Extended Data Fig. 6: NEMO performance in resolving Ca2+ signals that span a wide range of magnitude.
From: Engineering of NEMO as calcium indicators with large dynamics and high sensitivity
(a) Dim blue light stimulation induced GECI responses in HeLa cells co-expressing Opto-CRAC and GCaMP6m or NEMOs. Left, typical traces; right, statistics (NEMOm, 1000 ms vs 300 ms, ****, p = 4.3E-7; GCaMP6m, 1000 ms vs 300 ms, p = 0.0178).
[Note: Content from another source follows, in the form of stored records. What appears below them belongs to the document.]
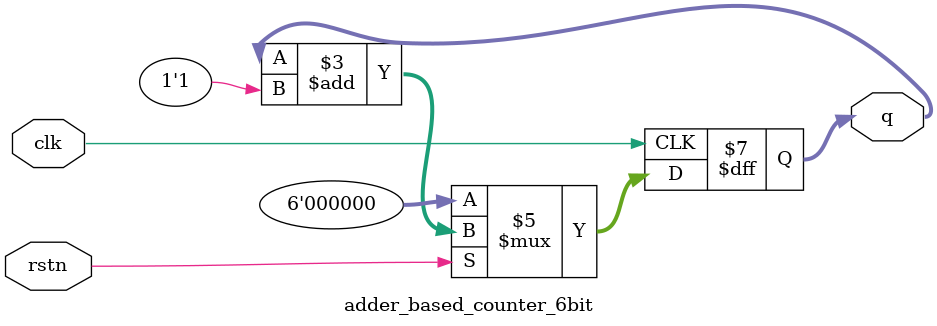
<source format=v>
module adder_based_counter_6bit(q, clk, rstn);
	output [5:0] q;
	input 		clk, rstn;

	reg    [5:0] q;
	always @ (negedge clk)
	begin 
	  if (!rstn) q <= 6'b000000;
	  else       q <= q + 1'b1;
	end
endmodule
	

</source>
To avoid direct activation with 488-nm light, minimal (1%) excitation input at 488 nm was used. Three 15-cycles of 2% 473-nm stimulation light with different exposure time were sequentially applied to photo-induce more Ca2+ influxes. 100 ms for the first one, 300 ms for the second, and 10000 ms for the third cycle of photo-stimulation. (b, c) SOCE indicated by GECIs in HEK293 cells bathed in stepwise external Ca2+. (B, GCaMP6m vs NEMOm; C, NCaMP7 vs NEMOs). Left, typical traces; right, statistics. (For B right panel, NEMOm, 10 mM vs 3 mM, ****, p = 9.28E-24; GCaMP6m, 10 mM vs 3 mM, p = 0.7917. For C right panel, NEMOs, 3 mM vs 1 mM, ****, p = 6.152E-12; NCaMP7, 3 mM vs 1 mM, p = 0.0681.) (d-f) Statistics of panels A-C showing SNR of GECIs. (For D panel, 100 ms, p = 2E-15; 300 ms, p = 1.03E-22; 1000 ms, p = 5.06E-18. For E panel, 0.1 mM, p = 6.95E-23; 0.3 mM, p = 7.01E-26; 1 mM, p = 3.79E-36, 3 mM, p = 1.56E-36; 10 mM, p = 5.85E-37. For F panel, 0.1 mM, p = 1.13E-13; 0.3 mM, p = 5.13E-16; 0.6 mM, p = 8.85E-20, 1 mM, p = 1.44E-21; 3 mM, p = 3.58E-22). (A-C) Paired Student’s t-test, two-tailed. (D-F) Unpaired Student’s t-test, two-tailed. n = 3 independent biological replicates. All data in this figure were shown as mean ± s.e.m.